Simhash of this is a test phrase: 8c3a5f7e9ecb3f35
Simhash of this is a test phrass: 8c3a5f7e9ecb3f21
Simhash of foo bar: d8dbe7186bad3db3
Comparison of `this is a test phrase` and `this is a test phrass`: 2
Comparison of `this is a test phrase` and `foo bar`: 29

重点算法函数是simhash.Simhash 循环遍历docs把上面的bytes切片经过NewWordFeatureSet函数再放到Simhash里运行

1.NewWordFeatureSet

goland ctrl+b 进到函数里

func NewWordFeatureSet(b []byte) *WordFeatureSet {
   fs := &WordFeatureSet{b}
   //将b全部转换为小写
   fs.normalize()
   return fs
}

type WordFeatureSet struct {
   b []byte
}

func (w *WordFeatureSet) normalize() {
   w.b = bytes.ToLower(w.b)
}

WordFeatureSet:结构体有b字段。 normalize:用于将该字段转换为小写。 NewWordFeatureSet:通过将外面调用传入的参数b转换成fs结构体的b字段，再将fs的b字段变为小写，最后返回fs，fs为WordFeatureSet结构体指针。

2. Simhash

1.进入Simhash函数

func Simhash(fs FeatureSet) uint64 {
   return Fingerprint(Vectorize(fs.GetFeatures()))
}

// Returns a []Feature representing each word in the byte slice
func (w *WordFeatureSet) GetFeatures() []Feature {
   return getFeatures(w.b, boundaries)
}

2.w.b就是之前传入的经过更改的切片，尝试定位到boundaries发现是正则进一步进入getFeatures函数

var boundaries = regexp.MustCompile(`[\\\\w']+(?:\\\\://[\\\\w\\\\./]+){0,1}`)
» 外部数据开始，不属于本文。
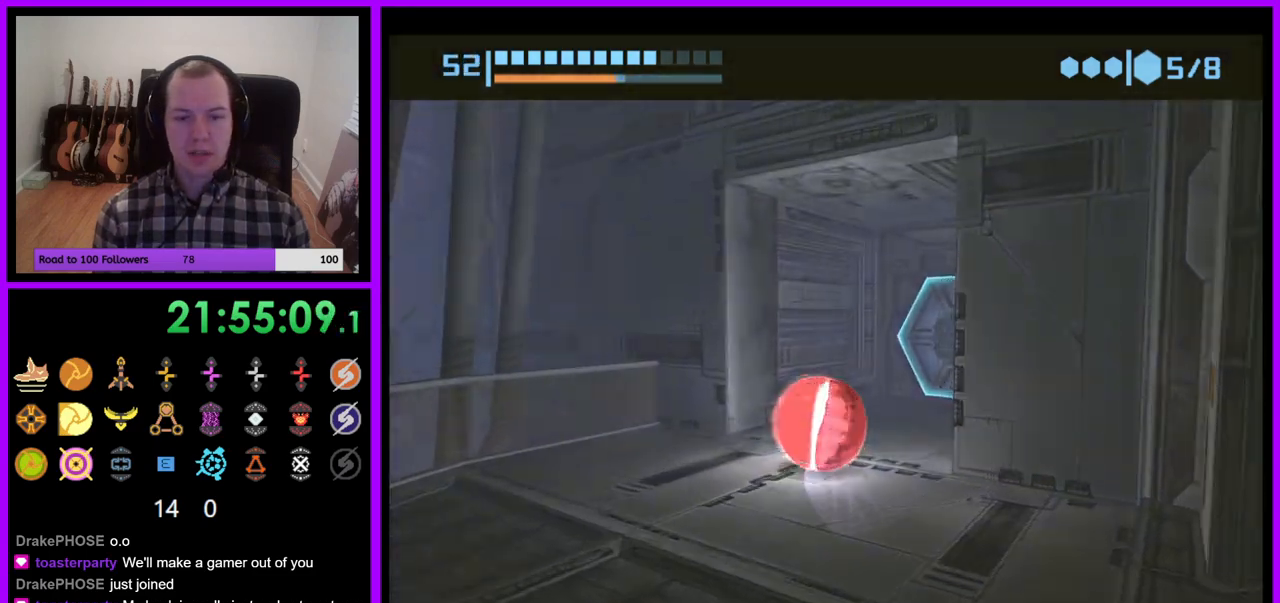
{"buttons": [], "left_stick": "center", "right_stick": "center", "events": [[100, "left_stick", "right"], [150, "B", "up"], [317, "A", "down"], [400, "A", "up"], [400, "left_stick", "center"]]}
func getFeatures(b []byte, r *regexp.Regexp) []Feature {  
   //将原有[]byte分为单词数组  
   words := r.FindAll(b, -1)  
   //根据单词数量创建空间  
   features := make([]Feature, len(words))  
   for i, w := range words {  
      //获取每个单词的feature  
      //feature默认有两个参数(Value,Weight)  
      features[i] = NewFeature(w)  
   }  
   //一个句子返回一个features  
   return features  
}

[\\w']+表示匹配一个或多个字母、数字、下划线或单引号 ‘表示一个单引号 (?:\://[\\w\./]+){\0,\1} 这是一个非捕获组，(?: … ) 表示一个非捕获组，{0,1} 表示该组出现零次或一次。在该组内部： \://：匹配 :// 字符序列。 [\\w\./]+ ：匹配一个或多个字母、数字、下划线、点号或斜杠。[\w\./] 匹配字母、数字、下划线、点号或斜杠。大体匹配结果: 一个或多个字母、数字、下划线或单引号，后面跟着零次或一次的 :// 字符序列，再跟着一个或多个字母、数字、下划线、点号或斜杠。测试:

tt := re.FindAll([]byte("aaa123..  <http://asdsd.com/123?1212>"), -1)
//[aaa123 <http://asdsd.com/123> 1212]

虽然是分隔://匹配但可能会导致匹配url无意义

匹配完成后创建words长度的Feature列表features，遍历结果words将每个单词经过NewFeature存入features列表中。传入的匹配每个单词经过fnv哈希算法生成uint64的哈希结果，并设默认权重为1，将features返回。

type feature struct {
   sum    uint64
   weight int
}

func (f feature) Sum() uint64 {
   return f.sum
}

func (f feature) Weight() int {
   return f.weight
}

type Feature interface {
   Sum() uint64
   Weight() int
}

func NewFeature(f []byte) feature {
   h := fnv.New64()
   h.Write(f)
   //value为哈希值，默认权重为1
   return feature{h.Sum64(), 1}
}

3.回到Simhash函数中进入Vectorize函数 v是一个64位大小的整形，循环64次，每次将64位fnv哈希结果右移i位再做与运算，结果为1则v该位权重加1，否则权重减1。

type Vector [64]int

func Vectorize(features []Feature) Vector {  
   var v Vector  
   //遍历features里每个单词的feature  
   for _, feature := range features {  
      //获取单个单词的Sum  
      sum := feature.Sum()  
      //获取单个单词的Weight  
      weight := feature.Weight()  
      //64次循环  
      for i := uint8(0); i < 64; i++ {  
         //依次获取由大到小每一位二进制位  
         bit := ((sum >> i) & 1)  
         //如果该店bit值为1，则该位权重增加  
         if bit == 1 {  
            v[i] += weight  
         } else {
            v[i] -= weight  
         }  
      }  
   }  
   return v  
}

单独拉出下面的代码测试，发现跑出来是输入数字的二进制编码的每一位

sum := 217
for i := uint8(0); i < 8; i++ {
   bit := ((sum >> i) & 1)
   fmt.Printf("%s\n", bit)
}

原代码右移左侧补0，上述操作可以求得由大到小每一feature的sum的二进制位。如果有feature的二进制位为1则v进1，否则v减1。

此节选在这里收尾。